Because of the high prevalence of mental health and substance use issues in the homeless population (sometimes a cause of homelessness, but often a consequence of life on the streets), in the last twenty-five years, in most instances programs for people who are homeless modeled their re-housing programs after the format used for those with mental illness and addictions issues. The result was a “treatment before housing” approach across the spectrum of homeless service providers. In other words, people need to resolve their mental health and/or addictions issues before they can be ready for housing.
In the last ten years a radical transformation has occurred in the attitudes and practices guiding housing programs that provide emergency and long-term housing for homeless people. This shift evolved from linear or step-wise models of either coupling housing with treatment, or of requiring treatment prior to obtaining permanent housing (Treatment Continuum – TC) (Padgett, et al., 2006), to a priority placed on housing without treatment expectations (Brown, 2005). The latter approach has been labelled housing first (HF) and has rapidly acquired wide-spread adoption by communities with 10-year plans to end homelessness in Canada and the U.S. (e.g. Calgary, Toronto, Minneapolis, San Diego, New York) and by mental health service providers seeking housing stability for clients (Newman & Goldman, 2008).

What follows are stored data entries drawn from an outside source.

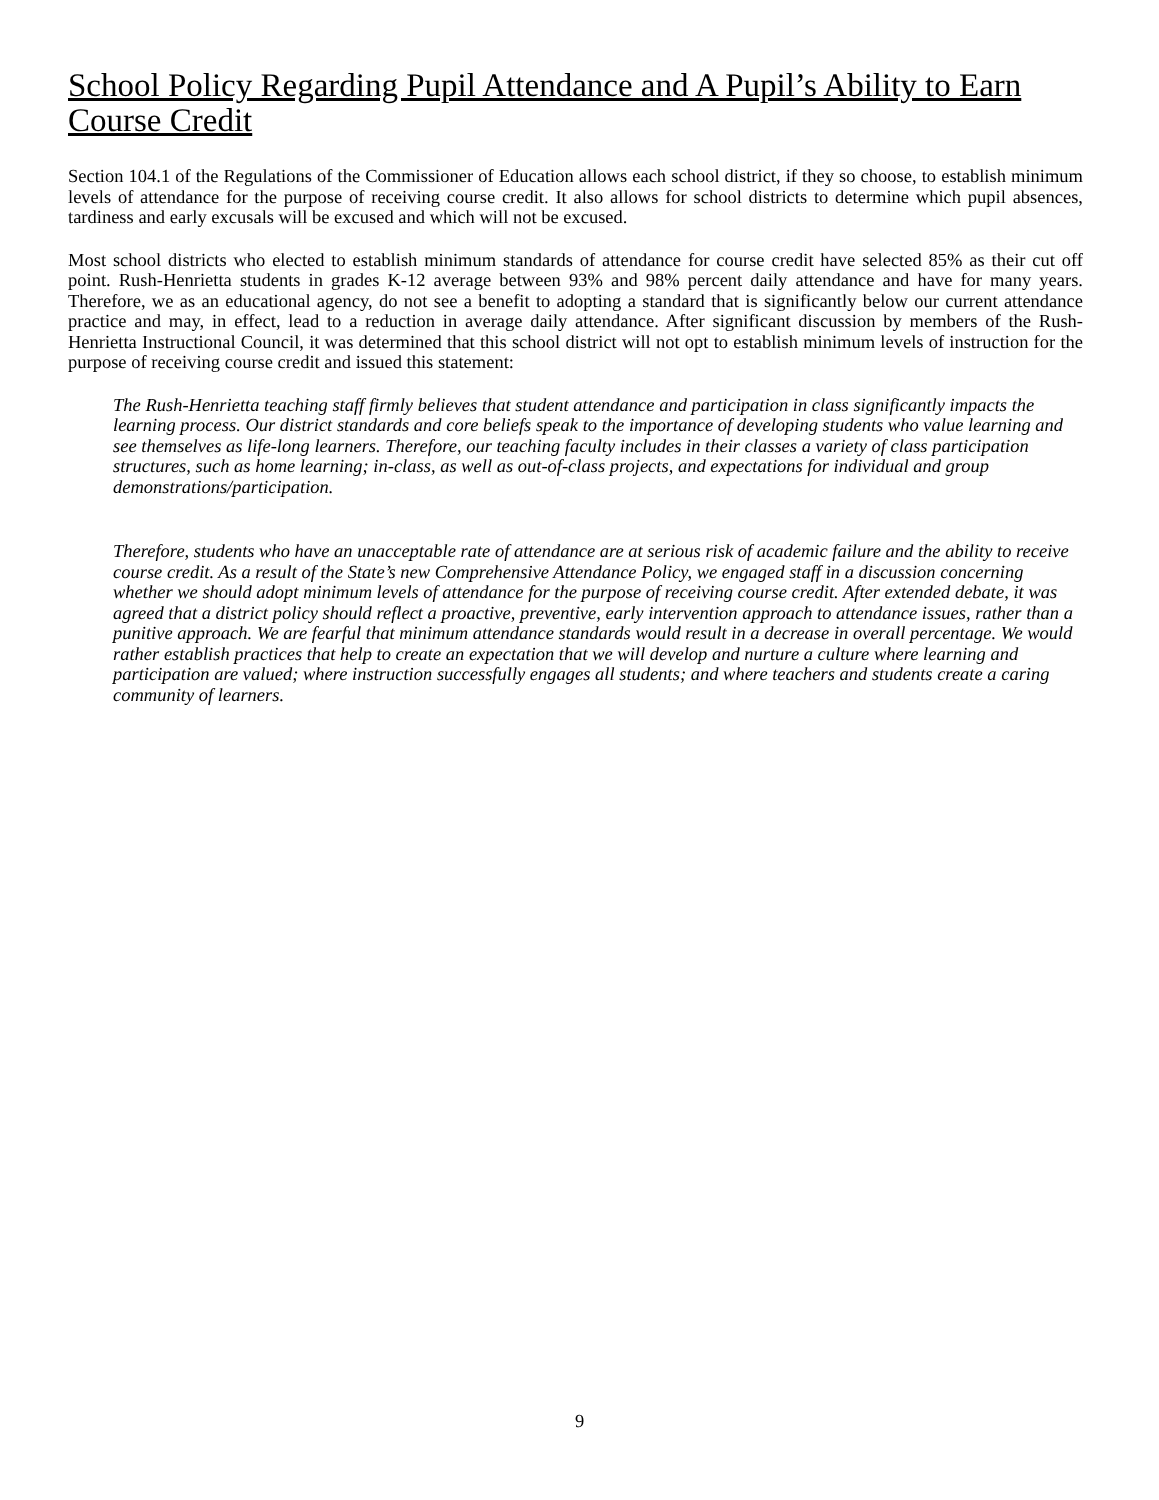School Policy Regarding Pupil Attendance and A Pupil’s Ability to Earn Course Credit
Section 104.1 of the Regulations of the Commissioner of Education allows each school district, if they so choose, to establish minimum levels of attendance for the purpose of receiving course credit. It also allows for school districts to determine which pupil absences, tardiness and early excusals will be excused and which will not be excused.
Most school districts who elected to establish minimum standards of attendance for course credit have selected 85% as their cut off point. Rush-Henrietta students in grades K-12 average between 93% and 98% percent daily attendance and have for many years. Therefore, we as an educational agency, do not see a benefit to adopting a standard that is significantly below our current attendance practice and may, in effect, lead to a reduction in average daily attendance. After significant discussion by members of the Rush-Henrietta Instructional Council, it was determined that this school district will not opt to establish minimum levels of instruction for the purpose of receiving course credit and issued this statement:
The Rush-Henrietta teaching staff firmly believes that student attendance and participation in class significantly impacts the learning process. Our district standards and core beliefs speak to the importance of developing students who value learning and see themselves as life-long learners. Therefore, our teaching faculty includes in their classes a variety of class participation structures, such as home learning; in-class, as well as out-of-class projects, and expectations for individual and group demonstrations/participation.
Therefore, students who have an unacceptable rate of attendance are at serious risk of academic failure and the ability to receive course credit. As a result of the State’s new Comprehensive Attendance Policy, we engaged staff in a discussion concerning whether we should adopt minimum levels of attendance for the purpose of receiving course credit. After extended debate, it was agreed that a district policy should reflect a proactive, preventive, early intervention approach to attendance issues, rather than a punitive approach. We are fearful that minimum attendance standards would result in a decrease in overall percentage. We would rather establish practices that help to create an expectation that we will develop and nurture a culture where learning and participation are valued; where instruction successfully engages all students; and where teachers and students create a caring community of learners.
9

Fuelled by some scientific evidence (Atherton & McNaughton Nicholls, 2008), and increasingly made popular by press and housing authorities developing “10 year plans” to eradicate homelessness, housing first has emerged as an increasingly popular approach to addressing homelessness. (The HF approach was embraced by all levels of government in Canada, as evidenced by the Streets to Homes initiative in Toronto and the housing initiatives in Calgary). Despite the rapid uptake of this approach, there is the absence of “best practice” evidence to support this. “Best practice” is commonly understood to imply evidence-based techniques or interventions that have been demonstrated to work well with most persons and have the least potential for adverse results. To the extent that there was some, but not conclusive, evidence that HF was effective for those with mental illness and co-occurring mental illness, the Mental Health Commission of Canada (Mental Health Commission of Canada, 2010), introduced a large, multi-site study of HF in five Canadian cities (referred to as the At Home/Chez Soi project). This project is examining the approach in various political contexts and with differing target populations, thereby including the multi-cultural dimensions essential to Canadian adoption of this approach. Although early results are promising, conclusive answers will not be available for several years. In the interim, adoption of the HF approach is rapidly growing.
Speedy implementation of a new initiative is often fraught with issues of fidelity in replicating the model program in other locations (McGrew, et al., 1994). Our search uncovered three founding programs that can be considered housing first models. Because of their differences, we begin this review with a brief description of each and then turn our attention to the evidence base for housing first as reported in the academic literature. Because of the limited documentation of this approach, we will further the understanding of housing first by reviewing government documents and reports that provide an insight on this evolution and its current public acceptance. Finally, we critically examine the assumptions and gaps in the literature that require further evidence-based data.